DM: Do you work from outlines, notes, or just dive full into chapters and drafts?

JH: I’m more productive when I work from notes, unless I’m on a sort of roll, then it doesn’t really matter. If I had unlimited time to just dive in every day, I’d probably work that way. I’ve found that keeping notes and outlines, regardless of how unorganized they might be, makes life as a writer easier for me and it prevents me from backtracking so much or from forgetting things, especially when putting together longer works. I try to achieve a certain idiosyncrasy with my work and jotting things down helps me keep track of as many details as possible.

DM: How much are you thinking about your readers when you are working on a piece of fiction? 

JH: When I’m writing, not at all. But that doesn’t mean that my work is solipsistic or that I don’t care about audience, because I ultimately do. It’s just that such things don’t really concern me until I’m in the process of revision. That’s the point when I decide what should be released into the public. Of course, this involves some speculation because nobody can ever truly know what people will respond to or not, but we use our best judgment and go from there. No single writer or work will ever satisfy every reader, but I’ve always admired writers who are able to achieve great literary art while still appealing to the masses on some level.

DM: What are your writing plans for the future?

JH: I’m hoping 2014 will be the year I finally settle into a regular writing schedule. I’m working on two different novels now, one set mostly in south Texas and Mexico, using a minor character from NDH as the protagonist, and the other is a continuation of the Buck story. I’ve also got a poetry manuscript that’s been sitting around for a few years. Most of the work actually predates the novel. I’m also looking forward to translating Gonzalo Baeza’s La ciudad de los hotels vacios. If all else fails, I’ll binge my way through it all.

DM: Do you think it’s important for aspiring literary writers to study literature either in or out of the university?

JH: To create the type of literature that aspires to greatness, one must understand the history and spectrum of great literature—it’s as simple as that. There is subjectivity in how “greatness” is defined, of course, but if people actually read what are traditionally considered great books, first hand, it’s sometimes less subjective than many contemporary scholars would have us believe. 

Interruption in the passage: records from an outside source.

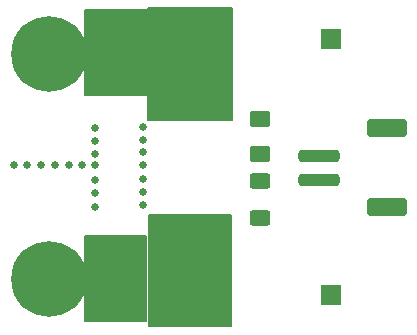
<source format=gbr>
%TF.GenerationSoftware,KiCad,Pcbnew,8.0.3*%
%TF.CreationDate,2024-07-10T14:42:46-05:00*%
%TF.ProjectId,banana to jst ph,62616e61-6e61-4207-946f-206a73742070,2*%
%TF.SameCoordinates,Original*%
%TF.FileFunction,Soldermask,Top*%
%TF.FilePolarity,Negative*%
%FSLAX46Y46*%
G04 Gerber Fmt 4.6, Leading zero omitted, Abs format (unit mm)*
G04 Created by KiCad (PCBNEW 8.0.3) date 2024-07-10 14:42:46*
%MOMM*%
%LPD*%
G01*
G04 APERTURE LIST*
G04 Aperture macros list*
%AMRoundRect*
0 Rectangle with rounded corners*
0 $1 Rounding radius*
0 $2 $3 $4 $5 $6 $7 $8 $9 X,Y pos of 4 corners*
0 Add a 4 corners polygon primitive as box body*
4,1,4,$2,$3,$4,$5,$6,$7,$8,$9,$2,$3,0*
0 Add four circle primitives for the rounded corners*
1,1,$1+$1,$2,$3*
1,1,$1+$1,$4,$5*
1,1,$1+$1,$6,$7*
1,1,$1+$1,$8,$9*
0 Add four rect primitives between the rounded corners*
20,1,$1+$1,$2,$3,$4,$5,0*
20,1,$1+$1,$4,$5,$6,$7,0*
20,1,$1+$1,$6,$7,$8,$9,0*
20,1,$1+$1,$8,$9,$2,$3,0*%
G04 Aperture macros list end*
%ADD10C,0.150000*%
%ADD11C,0.635000*%
%ADD12R,1.700000X1.700000*%
%ADD13C,0.800000*%
%ADD14C,6.400000*%
%ADD15RoundRect,0.250000X1.500000X-0.250000X1.500000X0.250000X-1.500000X0.250000X-1.500000X-0.250000X0*%
%ADD16RoundRect,0.250001X1.449999X-0.499999X1.449999X0.499999X-1.449999X0.499999X-1.449999X-0.499999X0*%
%ADD17RoundRect,0.250000X0.625000X-0.400000X0.625000X0.400000X-0.625000X0.400000X-0.625000X-0.400000X0*%
%ADD18RoundRect,0.250001X-0.624999X0.462499X-0.624999X-0.462499X0.624999X-0.462499X0.624999X0.462499X0*%
G04 APERTURE END LIST*
D10*
X132020200Y-105377200D02*
X137220000Y-105377200D01*
X137220000Y-112540000D01*
X132020200Y-112540000D01*
X132020200Y-105377200D01*
G36*
X132020200Y-105377200D02*
G01*
X137220000Y-105377200D01*
X137220000Y-112540000D01*
X132020200Y-112540000D01*
X132020200Y-105377200D01*
G37*
X137433800Y-103528400D02*
X144373600Y-103528400D01*
X144373600Y-112972400D01*
X137433800Y-112972400D01*
X137433800Y-103528400D01*
G36*
X137433800Y-103528400D02*
G01*
X144373600Y-103528400D01*
X144373600Y-112972400D01*
X137433800Y-112972400D01*
X137433800Y-103528400D01*
G37*
X132045700Y-86212200D02*
X137245500Y-86212200D01*
X137245500Y-93375000D01*
X132045700Y-93375000D01*
X132045700Y-86212200D01*
G36*
X132045700Y-86212200D02*
G01*
X137245500Y-86212200D01*
X137245500Y-93375000D01*
X132045700Y-93375000D01*
X132045700Y-86212200D01*
G37*
X137384600Y-86058000D02*
X144424400Y-86058000D01*
X144424400Y-95520600D01*
X137384600Y-95520600D01*
X137384600Y-86058000D01*
G36*
X137384600Y-86058000D02*
G01*
X144424400Y-86058000D01*
X144424400Y-95520600D01*
X137384600Y-95520600D01*
X137384600Y-86058000D01*
G37*
D11*
%TO.C,*%
X136890000Y-96122884D03*
%TD*%
%TO.C,REF\u002A\u002A*%
X132891494Y-99346800D03*
%TD*%
D12*
%TO.C,J3*%
X152882600Y-88671400D03*
%TD*%
D11*
%TO.C,REF\u002A\u002A*%
X132891494Y-102853108D03*
%TD*%
D13*
%TO.C,H1*%
X126600138Y-108968250D03*
X127303082Y-107271194D03*
X127303082Y-110665306D03*
X129000138Y-106568250D03*
D14*
X129000138Y-108968250D03*
D13*
X129000138Y-111368250D03*
X130697194Y-107271194D03*
X130697194Y-110665306D03*
X131400138Y-108968250D03*
%TD*%
D11*
%TO.C,REF\u002A\u002A*%
X132891494Y-96228040D03*
%TD*%
D15*
%TO.C,J1*%
X151836000Y-100568000D03*
X151836000Y-98568000D03*
D16*
X157586000Y-102918000D03*
X157586000Y-96218000D03*
%TD*%
D11*
%TO.C,REF\u002A\u002A*%
X128300000Y-99290000D03*
%TD*%
%TO.C,REF\u002A\u002A*%
X127138494Y-99290000D03*
%TD*%
%TO.C,REF\u002A\u002A*%
X129461506Y-99290000D03*
%TD*%
D12*
%TO.C,J2*%
X152882600Y-110337600D03*
%TD*%
D11*
%TO.C,REF\u002A\u002A*%
X130623012Y-99290000D03*
%TD*%
D17*
%TO.C,R1*%
X146790000Y-103820000D03*
X146790000Y-100720000D03*
%TD*%
D11*
%TO.C,REF\u002A\u002A*%
X132891494Y-100580156D03*
%TD*%
%TO.C,REF\u002A\u002A*%
X131784518Y-99290000D03*
%TD*%
%TO.C,*%
X136890000Y-102747952D03*
%TD*%
%TO.C,REF\u002A\u002A*%
X125976988Y-99290000D03*
%TD*%
D13*
%TO.C,H2*%
X126600138Y-89918250D03*
X127303082Y-88221194D03*
X127303082Y-91615306D03*
X129000138Y-87518250D03*
D14*
X129000138Y-89918250D03*
D13*
X129000138Y-92318250D03*
X130697194Y-88221194D03*
X130697194Y-91615306D03*
X131400138Y-89918250D03*
%TD*%
D11*
%TO.C,*%
X136890000Y-97194764D03*
%TD*%
%TO.C,REF\u002A\u002A*%
X132891494Y-97299920D03*
%TD*%
%TO.C,*%
X136890000Y-99313124D03*
%TD*%
%TO.C,*%
X136890000Y-101611476D03*
%TD*%
%TO.C,REF\u002A\u002A*%
X132891494Y-101716632D03*
%TD*%
%TO.C,*%
X136890000Y-98266644D03*
%TD*%
%TO.C,REF\u002A\u002A*%
X132891494Y-98371800D03*
%TD*%
%TO.C,*%
X136890000Y-100475000D03*
%TD*%
D18*
%TO.C,D1*%
X146790000Y-95432500D03*
X146790000Y-98407500D03*
%TD*%
M02*

</source>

DM: Do you see yourself in a particular literary tradition?

JH: I think it was Melville who said, “It is better to fail in originality than to succeed in imitation.” I make a conscious effort to deliver my fiction in a unique way and provide a distinct narrative voice. Even if one’s writing is unique, though, there is no escaping one’s origins and influences as the echoes of our literary forbearers always manage to come through. I’ll let critics decide where I fall: it’s an exercise in futility for me to place myself within any tradition other than the very broad tradition of literature itself.